В подобных спорах протекло несколько вечеров. С политики Арман и Эмильенна перекинулись на философию и религию.
– Я не могу понять одного, – восклицал Ламерти. – Как можно продолжать не просто верить, но и любить Бога, который предал ангела, подобного тебе, в полную власть такому демону, как я?! Куда смотрел твой Бог, когда тебя бросали в тюрьму, когда ты оказалась в моих руках? Как он мог допустить подобную несправедливость?
– О причинах страдания лучше всего, на мой взгляд, говорит Аврелий Августин. Он…
– Ну, надо же! Даже теологи умещаются в твоей прелестной головке! Я читал Августина в бытность свою в Сорбонне. Сказать по правде, сие чтение показалось мне прескучным. Теория страдания и наград проста, но, по мне, это тщетная попытка объяснить зло, которое терпят и творят христиане.
– Все зло, которое приходится нам претерпеть по воле Божией, мы заслужили, пусть иногда и не осознаем какими именно делами!
– Тебе бы с кафедры вещать, мой юный проповедник. И все же ответь – разве то, что случилось с тобой хоть отчасти справедливо или милосердно?
– Если Господу угодно так распорядиться моей жизнью, значит, я это заслужила, – с печалью в голосе возразила девушка.

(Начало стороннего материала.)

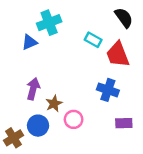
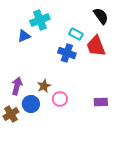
purple arrow: (33, 89) -> (17, 86), moved
blue cross: (108, 90) -> (67, 53), moved

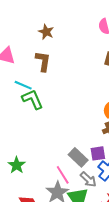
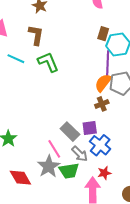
green L-shape: (32, 99) -> (48, 62), moved

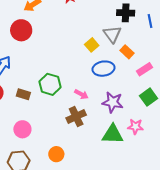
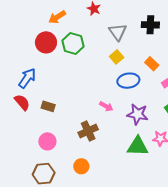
gray triangle: (112, 34) -> (118, 32), moved
green hexagon: (50, 84) -> (73, 43), moved
brown cross: (76, 116) -> (88, 131), moved

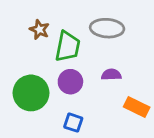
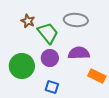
green trapezoid: (68, 46) -> (48, 33), turned -50
purple semicircle: (111, 75) -> (79, 53), size x1.5

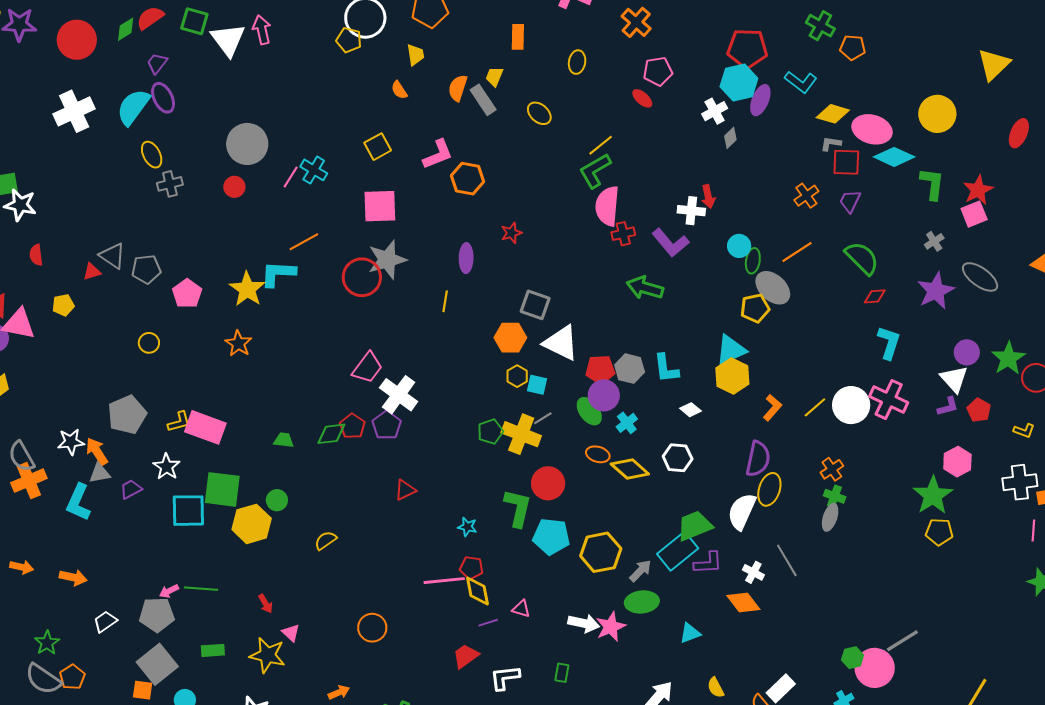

– Ты заслужила?! – Арман расхохотался. – Боже мой, девочка, да ты за всю свою жизнь не заслужила и такого наказания, как потеря любимой куклы или ленты! И что же? – тон его вдруг стал серьезным. Ламерти наклонился к лицу девушки и заглянул ей в глаза долгим пронзительным взглядом. – Вместо этого твой Бог отправил тебя прямиком в лапы к Дьяволу.
– Вы себе льстите! – Эмильенна старалась вложить в слова насмешку, но лицо Армана, склоненное над ней, было в этот миг таким загадочным и даже страшным, что приведенное им сравнение показалось не совсем лишенным смысла.